Private company shoots for first US moon landing in more than 50 years

MONITORING (SW) – A lunar lander has taken off for the moon in a bid to make the first United States landing since the Apollo missions more than half a century ago and the first achieved by a privately owned spacecraft.

A Falcon 9 rocket flown by Elon Musk’s SpaceX lifted off after 1am (06:00 GMT) on Thursday from NASA’s Kennedy Space Center in Cape Canaveral, Florida, launching a moon lander made by Intuitive Machines towards its destination 370,000km (230,000 miles) away.

If all goes well, a touchdown attempt is expected on February 22 after a day in lunar orbit.

Intuitive Machines, a Houston-based aerospace company, launched mission “IM-1” a month after a rival lunar lander made by Astrobotic Technology crashed back to Earth, burning up over the Pacific 10 days after takeoff.

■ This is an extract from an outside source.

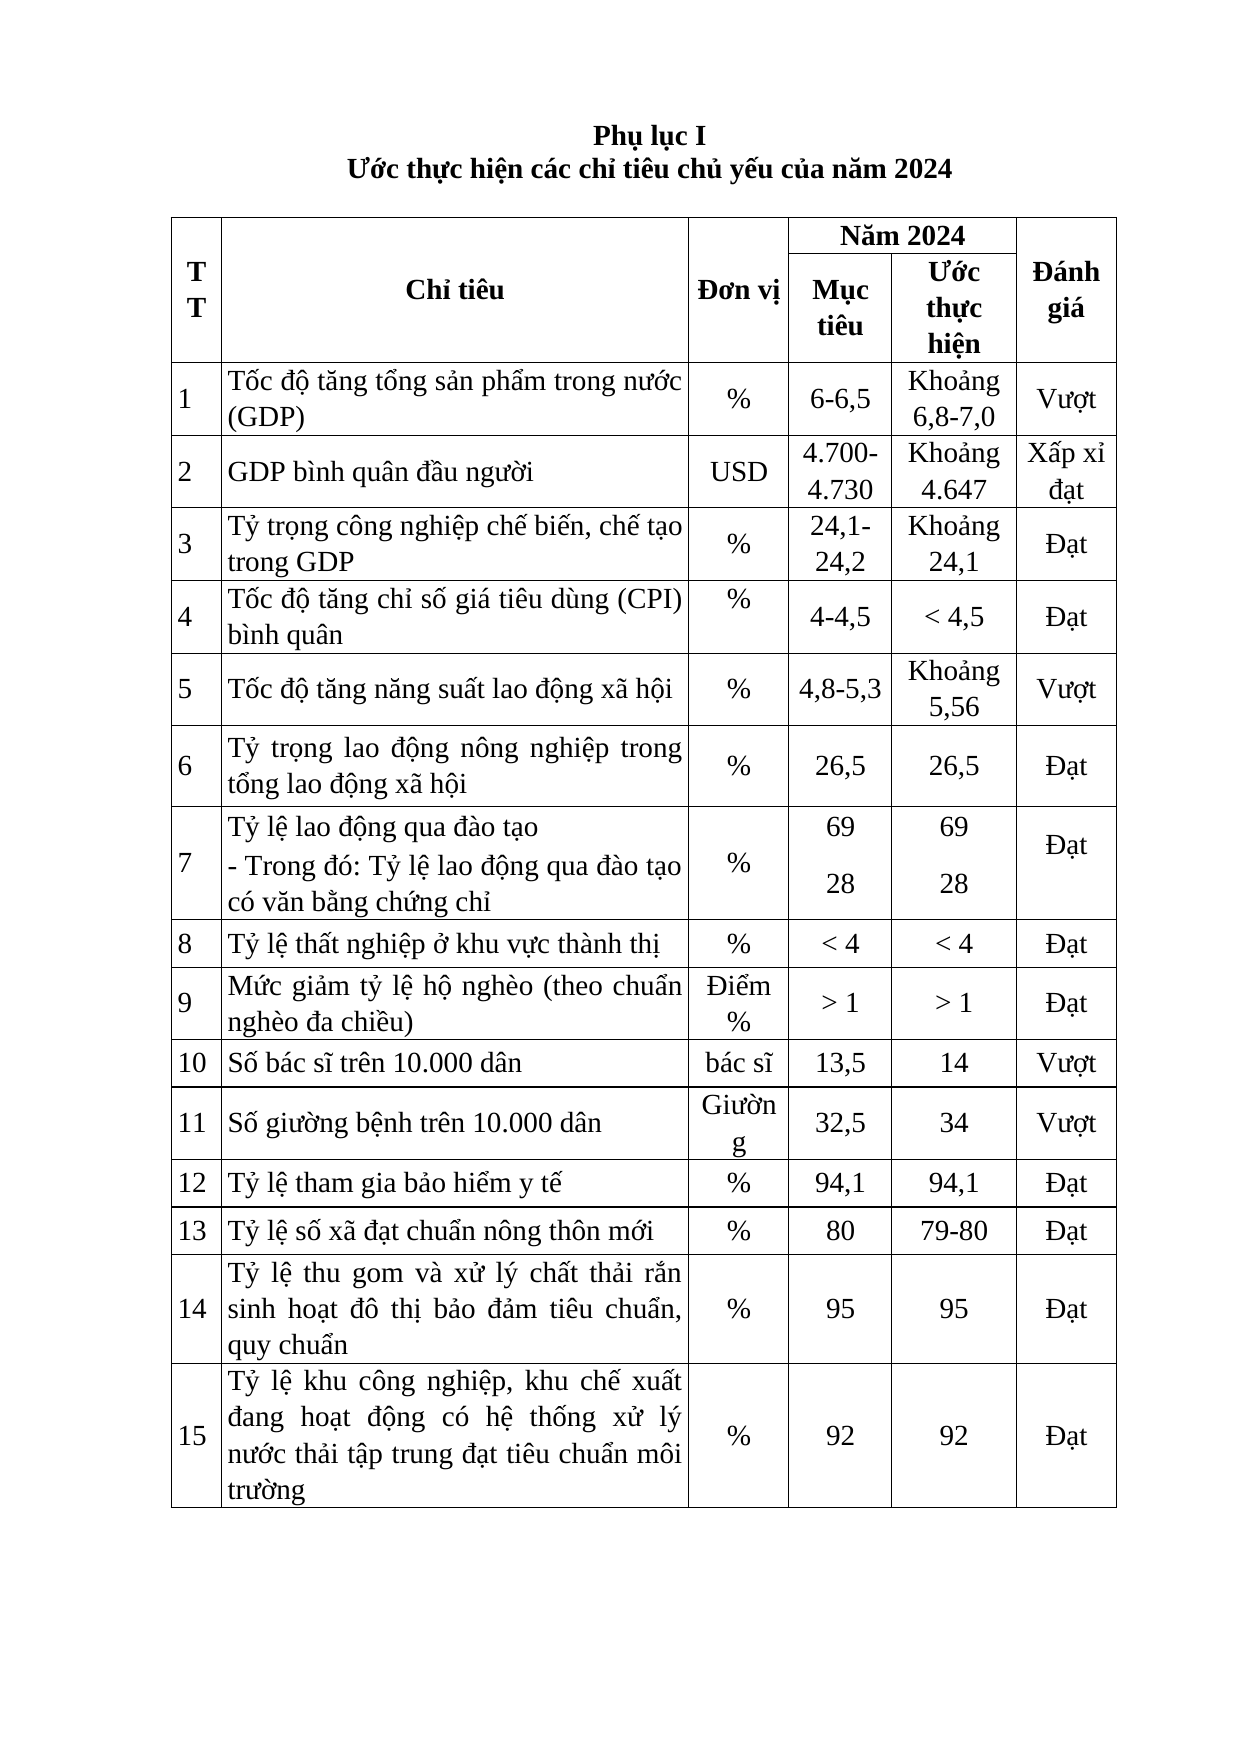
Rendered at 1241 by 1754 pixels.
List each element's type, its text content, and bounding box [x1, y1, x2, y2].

“There have been a lot of sleepless nights getting ready for this,” said Steve Altemus, co-founder and chief executive of Intuitive Machines.

The lander resembled a six-pointed star jewel – each point a leg – as it successfully separated from the upper stage and drifted off into the black void.

Intuitive Machines named its lander after Homer’s hero in The Odyssey.

“Godspeed, Odysseus. Now let’s go make history,” said Trent Martin, vice president of space systems at Intuitive Machines.

Only five countries – the US, Russia, China, India and Japan – have scored a lunar landing and no private business has yet done so.